Safe Landing Garment: the 3D Printed Compression Sleeve for Athletes

Published on March 12, 2019 by Carlota V.

Designer Hubert Chen has designed a compression sleeve that integrates 3D printed patterns, called Safe Landing Garment (SLG). An accessory that athletes can wear around their knee to ensure a safe landing and reduce the risk of injury. Thanks to 3D technologies, the sleeve is adapted to the athlete’s morphology and needs and can improve performance.

3d printed compression sleeve

Today, 3D printing is being used in all sectors of activity, whether in high-tech industries or in everyday life, at home or in the office.
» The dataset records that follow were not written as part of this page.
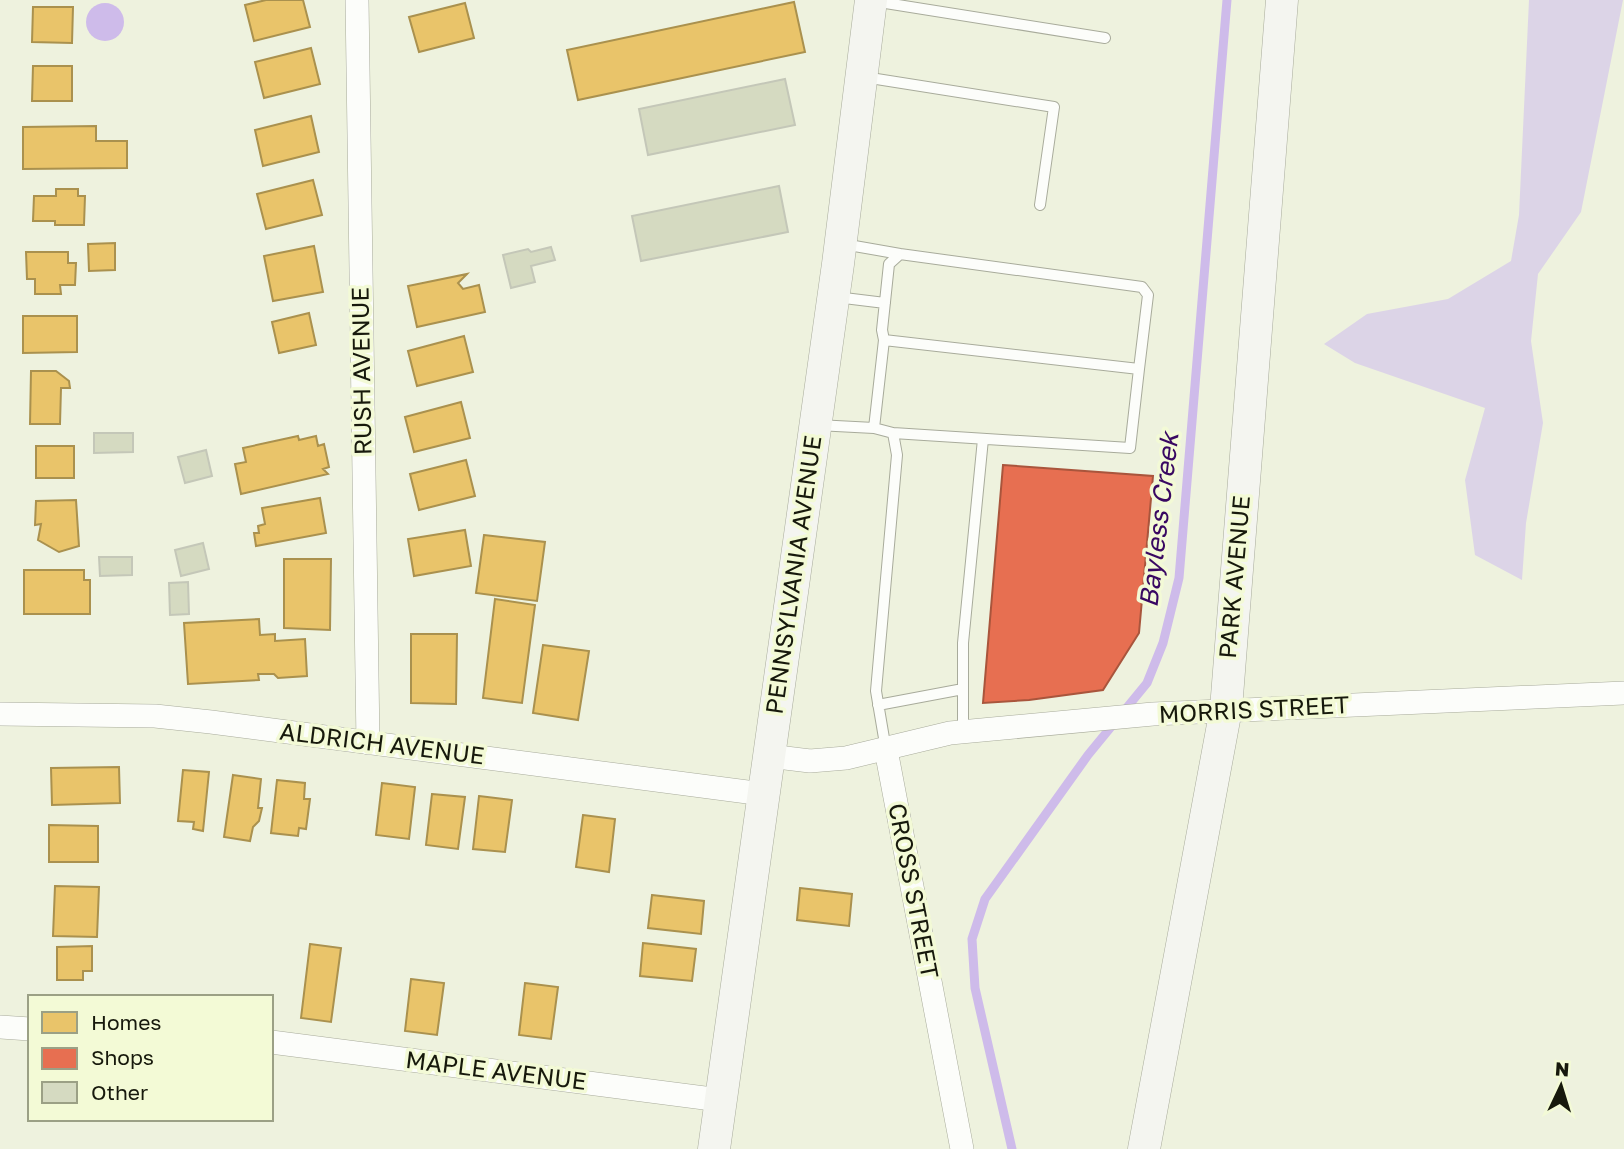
<svg xmlns="http://www.w3.org/2000/svg" width="1624" height="1149" viewBox="0 0 1624 1149" font-family="'Golos Text',sans-serif">
<rect width="100%" height="100%" fill="#eef2de"/>
<path fill="#dcd4e7" d="M1529 0H1623L1581 212 1538 274 1531 341 1543 423 1526 523 1522 580 1475 555 1465 480 1485 408 1355 363 1324 344 1367 314 1448 299 1511 261 1519 215Z"/>
<path fill="#cebbea" d="M86 22a19 19 0 1 1 38 0a19 19 0 1 1-38 0Z"/>
<path fill="#e9c46a" stroke="#aa914e" stroke-width="2" d="M266 0H303L310 27 254 41 245 5Z
M794 2 805 52 578 100 567 50Z
M465 3 474 38 419 52 409 17Z
M33 7H73L72 43 32 42Z
M311 48 320 84 264 98 255 62Z
M33 66H72V101H32Z
M311 116 319 152 263 166 255 130Z
M96 126V141H127V168L23 169V127Z
M313 180 322 215 266 229 257 194Z
M56 189H78V196H85L84 225H55V221H33L34 196H56Z
M115 243V270L89 271 88 244Z
M314 246 323 292 273 301 264 256Z
M26 252H68V263H76L75 285H60L61 294H35V279H27Z
M467 274 458 283 463 289 479 285 485 312 417 327 408 286Z
M309 313 316 345 279 353 272 322Z
M23 316H77V352L23 353Z
M464 336 473 372 417 386 408 351Z
M31 371H56L69 381 70 388H61L60 424H30Z
M461 402 470 438 414 452 405 417Z
M298 436 299 440 316 436 318 446 324 444 329 467 323 469 328 474 241 494 235 464 246 462 243 448Z
M36 446H74V478H36Z
M466 460 475 496 419 510 410 474Z
M320 498 326 533 256 546 254 533H259L258 526 265 524 262 508Z
M76 500 79 546 59 552 38 540 41 524 35 525 36 501Z
M465 530 471 566 414 576 408 539Z
M484 535 545 542 537 601 476 593Z
M284 559H331L330 630 284 628Z
M24 570H84V580H90V614H24Z
M495 599 535 605 522 703 483 698Z
M259 619 260 635 275 634V641L305 639 307 676 278 678 274 674H258L259 680 188 684 184 623Z
M411 634H457L456 704 411 703Z
M543 645 589 651 578 720 533 713Z
M119 767 120 803 52 805 51 768Z
M183 770 209 772 203 831 193 829 194 822 178 821Z
M233 775 261 779 258 808H262L259 821 253 827 250 841 224 837Z
M277 780 305 783 304 799H310L306 829 299 828 298 836 271 833Z
M382 783 415 787 409 839 376 835Z
M432 794 465 797 458 849 426 845Z
M479 796 512 800 505 852 473 849Z
M583 815 615 819 609 872 576 867Z
M49 825 98 826V862H49Z
M55 886 99 887 97 937 53 936Z
M800 888 852 894 849 926 797 920Z
M652 895 704 901 701 934 648 928Z
M643 943 696 949 692 981 640 976Z
M310 944 341 948 331 1022 301 1018Z
M92 946V971H83V980H57V947Z
M411 979 444 983 437 1035 405 1031Z
M525 983 558 987 551 1039 519 1035Z"/>
<path fill="#e76f51" stroke="#a9553c" stroke-width="2" d="M1003 465 1153 476 1139 633 1103 690 1029 700 983 703Z"/>
<g fill="none" stroke-linecap="round" stroke-linejoin="round">
<path stroke="#cebbea" stroke-width="9" d="M1012 1149 975 988 972 939 985 899 1088 755 1147 683 1163 643 1179 578 1227 0"/>
</g>
<path fill="#d5dac1" stroke="#c4c7b8" stroke-width="2" d="M785 79 795 125 648 155 639 109Z
M779 186 788 232 641 261 632 216Z
M551 247 555 260 531 266 535 282 511 288 503 255 528 249 531 252Z
M94 433H133V452L94 453Z
M206 450 212 476 185 483 178 457Z
M203 543 209 569 181 576 175 550Z
M99 557H132V575L100 576Z
M188 582 189 614 170 615 169 583Z"/>
<g fill="none" stroke-linecap="round" stroke-linejoin="round">
<g stroke="#a8ab9b" stroke-width="12">
<path id="lane" d="M873 1 1105 38
M864 77 1054 107 1040 205
M843 244 900 254
M836 297 885 303
M817 425 874 428 893 433 897 455 876 691 886 750
M874 428 884 340
M893 433 1130 448 1139 369 884 340 882 330 889 264 900 254 1142 287 1148 295 1139 369
M878 705 963 689
M963 731V643L983 439"/>
</g>
<g stroke="#a8ab9b" stroke-width="24">
<path id="street" d="M357 0 368 743
M0 714 155 716 211 722 763 794
M886 750 962 1149
M769 756 810 761 846 758 950 733 1153 714 1624 693
M0 1027 30 1029
M271 1042 720 1100"/>
</g>
<g stroke="#a8ab9b" stroke-width="33">
<path id="secondary" d="M714 1149 838 264 871 0
M1144 1149 1226 709 1282 0"/>
</g>
<use href="#lane" stroke="#fcfdfa" stroke-width="10"/>
<use href="#street" stroke="#fcfdfa" stroke-width="23"/>
<use href="#secondary" stroke="#f4f5f0" stroke-width="32"/>
</g>
<g text-anchor="middle" stroke-width="7" stroke-linejoin="round" paint-order="stroke">
<g font-size="24" fill="#17190c" stroke="#f3fad6">
<text transform="translate(362 371) rotate(-91)" y="8">RUSH AVENUE</text>
<text transform="translate(794 575) rotate(-82)" y="8">PENNSYLVANIA AVENUE</text>
<text transform="translate(1235 577) rotate(-85)" y="8">PARK AVENUE</text>
<text transform="translate(1254 710) rotate(-3)" y="8">MORRIS STREET</text>
<text transform="translate(382 744) rotate(7)" y="8">ALDRICH AVENUE</text>
<text transform="translate(913 891) rotate(79)" y="8">CROSS STREET</text>
<text transform="translate(496 1071) rotate(7)" y="8">MAPLE AVENUE</text>
</g>
<g font-size="26" font-style="italic" fill="#390862" stroke="#f3fad6">
<text transform="translate(1159 520) rotate(-83)" y="9">Bayless Creek</text>
</g>
</g>
<rect x="28" y="995" width="245" height="126" fill="#f3fad6" stroke="#9ba085" stroke-width="2"/>
<rect x="42" y="1012" width="35" height="21" fill="#e9c46a" stroke="#9ba085" stroke-width="2"/>
<text x="91" y="1030" font-size="21" fill="#17190c">Homes</text>
<rect x="42" y="1048" width="35" height="21" fill="#e76f51" stroke="#9ba085" stroke-width="2"/>
<text x="91" y="1065" font-size="21" fill="#17190c">Shops</text>
<rect x="42" y="1082" width="35" height="21" fill="#d5dac1" stroke="#9ba085" stroke-width="2"/>
<text x="91" y="1100" font-size="21" fill="#17190c">Other</text>
<g transform="translate(1561 1086) rotate(4)" stroke="#f3fad6" stroke-width="5" paint-order="stroke">
<path d="M0-5L12 26L0 18L-12 26Z" fill="#17190c"/>
<text y="-10" font-size="19" font-weight="bold" text-anchor="middle" fill="#17190c">N</text>
</g>
</svg>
It can also be found in sports fields and jogging tracks: it has entered the sports industry because it can be used to customise equipment and accessories, offering more performance for athletes of all levels. Recently, for example,  we told you about Riddell’s customised helmet liners for select NFL players in the 2018 season, which will be made commercially available on a limited basis starting in 2019. The company had used Carbon L1 Digital Light Synthesis Technology to make custom helmet liners from a highly damping elastomer material in the form of a lattice structure.

Too many athletes suffer injuries as a result of a bad landing, due to the shape or weakness of their ligaments. By landing after a jump, athletes can feel up to 7 times their own weight. Today, there are knee pads that reduce this impact. However, everyone has different needs depending on their morphology and movements – a single solution does not exist for everyone. By opting for these more traditional knee pads, the athletes increase the risk of a tear in their ligaments, which is why Hubert designed the Safe Landing Garment.

3D printed compression sleeve

Printing of customisable hexagonal shapes

In order to design his safe landing garment, he consulted with specialists in anatomy and landing mechanisms to create the perfect device. He used FDM 3D printing technology to customise each compression sleeve. He printed different sizes of hexagons with flexible TPU which were then sew onto the tape. The athlete can then choose his patterns and colours and continue his activities with style. No more is known about the printing process, but it would probably have been difficult to achieve the same final result without 3D technologies.